Along those lines, there are quite a few additional chapter books on the Middle Ages that we have on hand. I’ve included these in my own notes so that I know where they fall in history (and remember that they exist, frankly) – for easy recommendation or if we decide to substitute a book out.
I also wanted to choose a few books that root the reader in a very specific time and place. There are quite a few vaguely-situated medieval novels out there – and we do have some of those scheduled. But quite a few of these books take you somewhere quite specific – to the fall of Constantinople, behind the eyes of Eleanor of Aquitaine, to the War of the Roses.
It took me awhile to decide which books to read aloud instead of assign. I looked for choices that I felt were both important for everyone to be exposed to and would be really enjoyable for everyone.

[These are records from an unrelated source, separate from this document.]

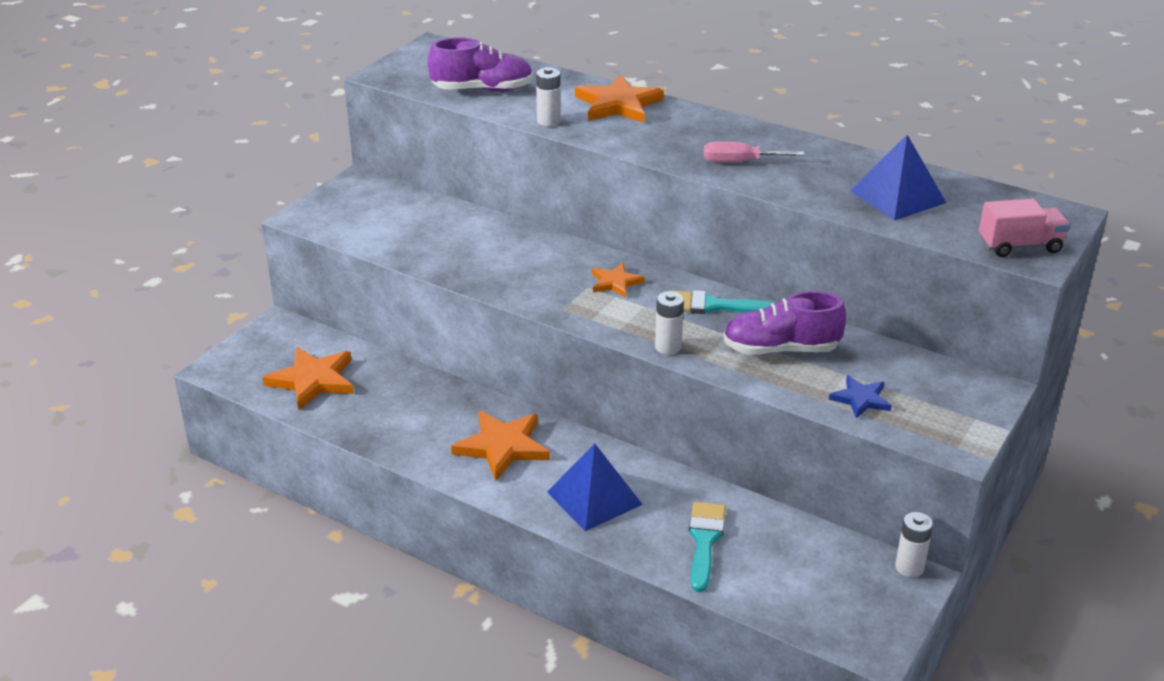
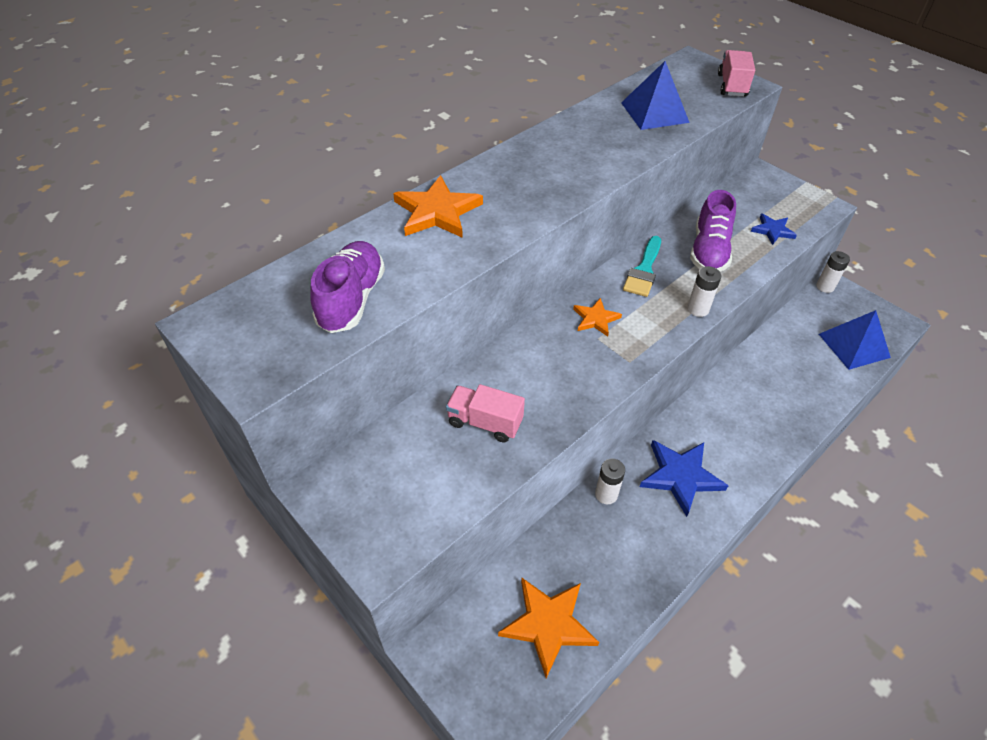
camera: 75 degrees left, 15 degrees up
orange star [451,411,550,481] -> blue star [640,440,729,517]
white battery [536,67,561,126] -> white battery moved to [595,459,625,504]
blue pyramid [547,444,643,531] -> blue pyramid moved to [819,310,891,370]
turquoise brush [689,502,726,592] -> none
pink screwdriver [704,141,804,162] -> none
none -> pink truck [446,384,525,442]

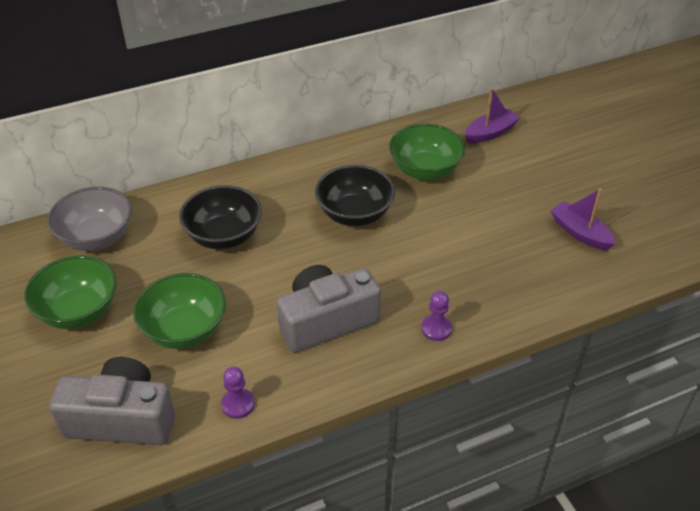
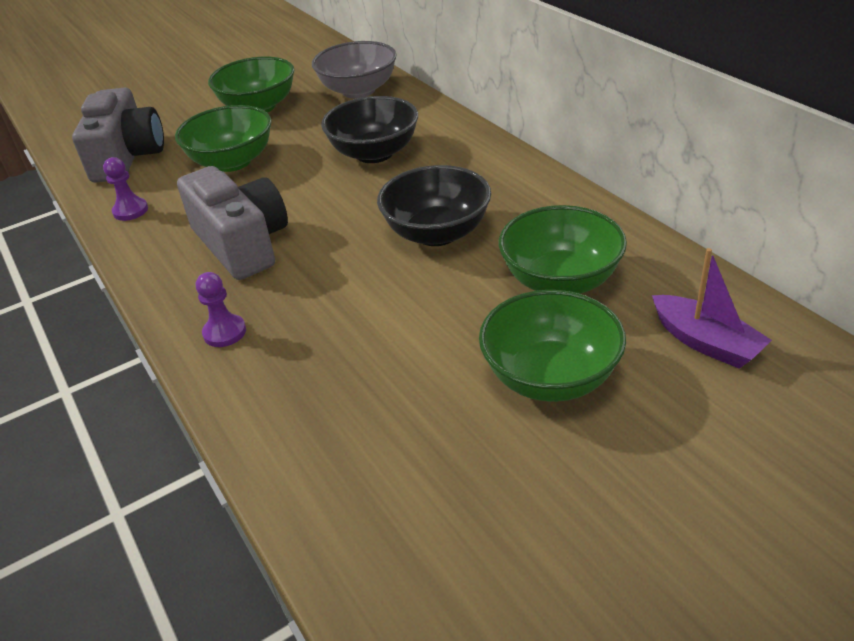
camera: 85 degrees right, 5 degrees down
purple boat [550,188,616,251] -> none
none -> green bowl [479,290,626,402]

I also skimmed first chapters either via the library or Amazon – you can often tell quickly whether or not an otherwise excellent book will make a poor read-aloud.
I scheduled all of this out carefully, which was a small (satisfying) puzzle and will be every bit worth it as we get into our school year in terms of time saved, mental energy preserved, and reading goals reached. More on that below.
Okay, back to books.
Picture books for Medieval history
I’m not going to list all of the picture books we’ll read this year around the topic of medieval history. But here are some of our absolute not-to-be-missed favorites that I’ve penciled into the schedule. (A few are more like chapter books in terms of text.)
Picture book biographies – Diane Stanley
The last thing I want to show you is how I’ve taken all of these titles (and more) and laid them out in a way that allows me to see my whole (history) 36-week school year at a glance, all on a single two-page spread. I’ve jotted down all weekly topics from SOTW along with any prominent dates, events, or people featured. That’s given me a framework in which to pencil in when we’ll be reading all of these books.
You might think I’m crazy (well, I am, but happily so). For me, this is a critical step. It’s the way my mind works; I hold myself fairly accountable to external motivators. While vague ideas almost never come to fruition for me, lists of any shape are freedom-slinging game-changers.
I want to read these many of these books, and I want it to be easy. For me, this means that it’s all right here, not in twelve possible other places. If we skip things, it’ll be because I want to – which is always a guilt-free reason.
I’ve used similar graph-like pages in my planner – one page for me and one for each child- to schedule out which chapters in our read-alouds and independent reading to hit each week – weeks numbered down the side, titles along the top, and then I just zipped down each column and filled in chapter numbers. That took 10 minutes. It’s done for the year, and it’s written in pencil if we need to adjust (we’ll need to adjust).
Y’all, I could really happily list things forever. Forgive me?